One theme of Rio+20 is the green economy in the context of sustainable development and poverty eradication. Green growth can be seen as a way to pursue economic growth and development while preventing environmental degradation, and a means to achieve a green economy. Here are 12 things to know about green growth.

  1. Green growth is economic progress that fosters environmentally sustainable low-carbon and socially inclusive development.Green growth strategies can help build a "green economy", though there is no "one-size-fits-all" prescription for fostering greener growth.

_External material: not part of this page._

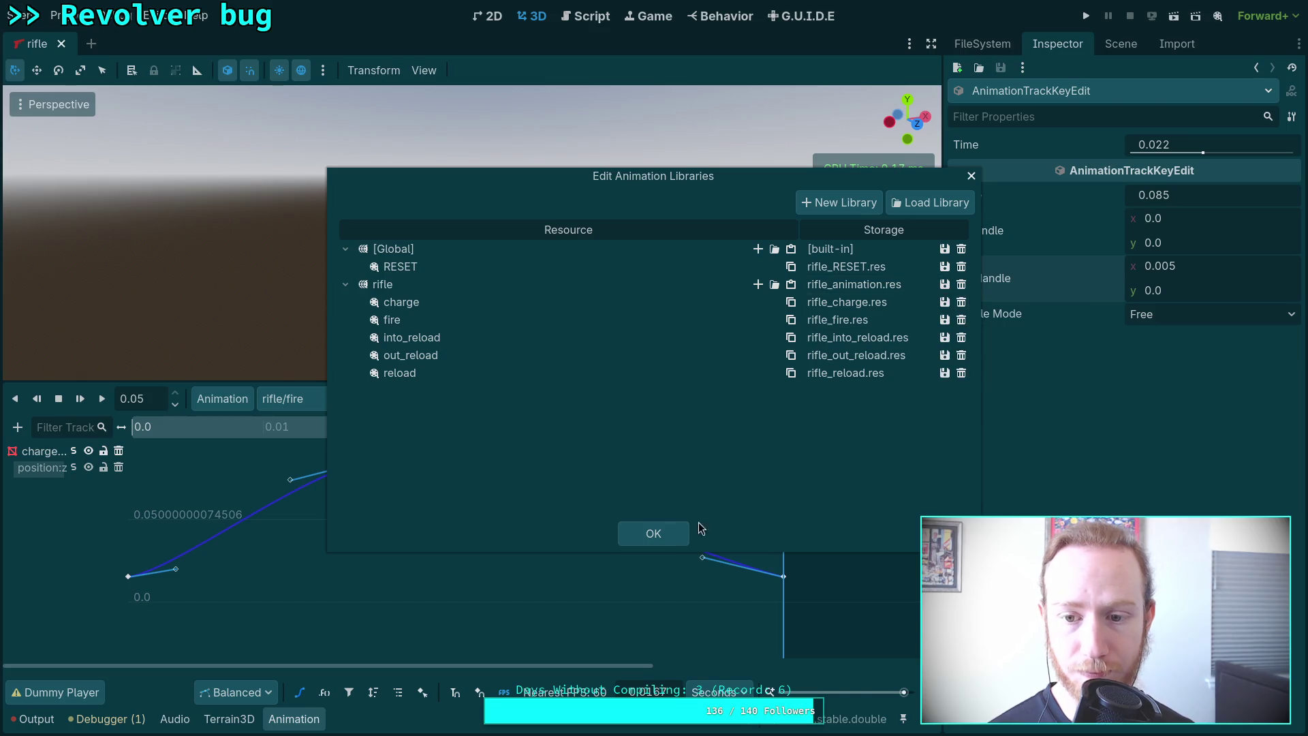
click(653, 533)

    Source: Towards Green Growth, 2012
  2. Countries in the Asia and Pacific region are taking the lead in implementing green growth by pursuing and investing in green strategies and policy reform, and making policy statements in this sense.
    Source: Green growth, Resources and Resilience: Environmental Sustainability in Asia and the Pacific, 2012
  3. As of 2005, the Asia and Pacific region required three times more resources than the rest of the world to create one unit of Gross Domestic Product (GDP). Resource efficiency - using fewer resources per unit of gross domestic product- is a key factor in the region's sustainable development.

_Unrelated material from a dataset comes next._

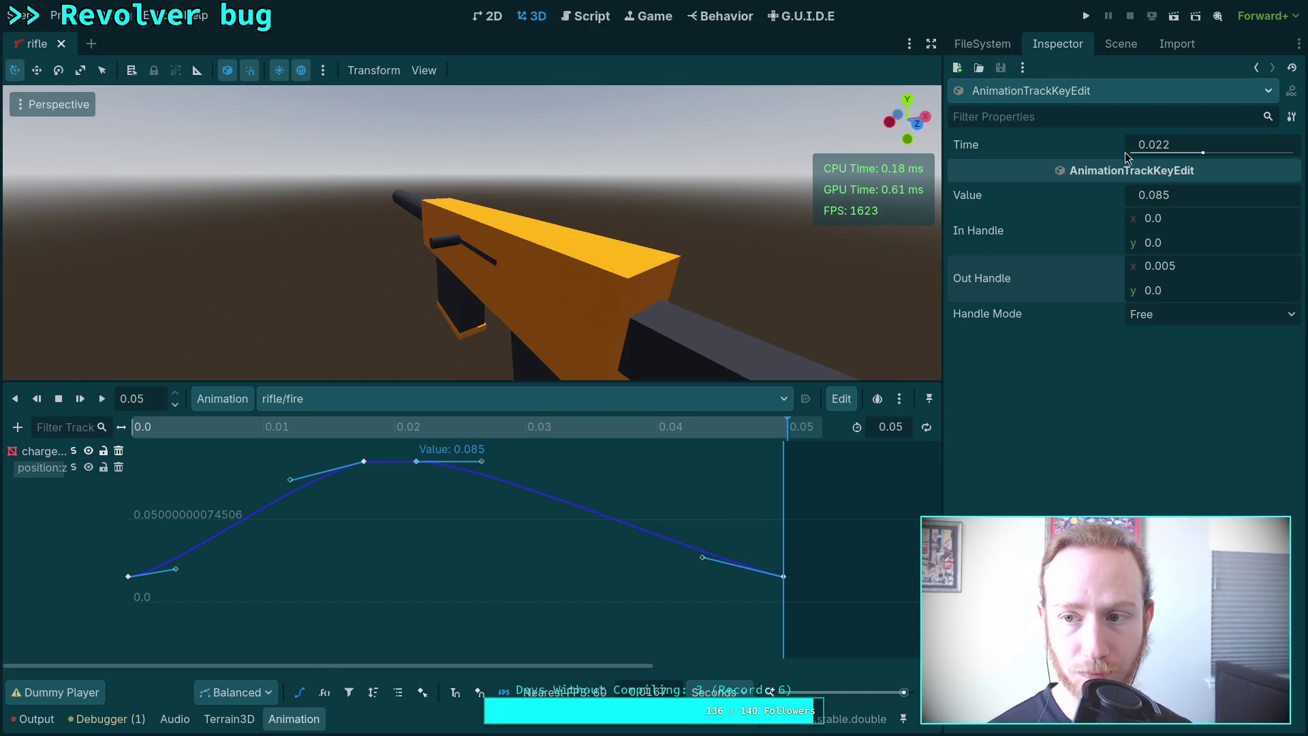
click(1110, 45)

    Source: Green growth, Resources and Resilience: Environmental Sustainability in Asia and the Pacific, 2012
  4. Asia and Pacific countries are among those predicted to suffer most from climate related threats. The region has seven of the top 10 countries at greatest risk to natural disasters and climate-change. Three of the top 4 are small Pacific Island states.
    Source: World Risk Report 2011;
  5. About two-thirds of the $8 trillion needed for infrastructure investment in Asia and the Pacific between 2010 and 2020 will be in the form of new investments creating tremendous opportunities to design, finance and manage green growth.
    Source: Green growth, Resources and Resilience: Environmental Sustainability in Asia and the Pacific, 2012
  6. Energy demand in the region is rising and is estimated at 2.4% annually through 2030, compared with the global rate of 1.5% for the same period. ADB supports energy efficiency measures and development of renewable energy to decrease the rate of climate change and increase energy security in Asia and the Pacific.
    Source: ADB Clean Energy Program
  7. ADB's Sustainable Transport Initiative, approved in 2010, has re-focused ADB transport operations on sustainability, with 30% of transport lending for urban transport and 25% for railways by 2020.
    Source: ADB Sustainable Transport Initiative Operational Plan
  8. For the last 35 years, global demand on natural capital has exceeded the ability of many ecosystem services to regenerate. As a result, biodiversity in the region is declining at a rate that is twice the global average.
    Source: Ecological Footprint and Investment in Natural Capital in Asia and the Pacific, 2012
  9. It is estimated that every $1 spent on conservation would yield over $100 in the economic and social value of ecosystems. ADB is supporting sustainable management of large-scale ecosystems throughout the Asia and Pacific Region.
    Source: Asia Pacific Ecological Footprint Report, 2012
  10. Asian cities have a critical role in the transformation towards a green economy as they account for more than 80% of the region's GDP.The UN estimates that 11 out of 20 mega-cities are in Asia and the Pacific.
    Source: ADB Urban Operational Plan
  11. The transformation to a greener economy could generate 15 to 60 million additional jobs over the next two decades and lift tens of millions of workers out of poverty.
    Source: Working towards sustainable development: Opportunities for decent work and social inclusion in a green economy, 2012
  12. The transition to green economy will require new indicators that go beyond income poverty and GDP to a broader way of tracking economic, social and environment progress and well being. Bhutan's "Gross National Happiness" index is receiving renewed attention as one way of measuring well-being.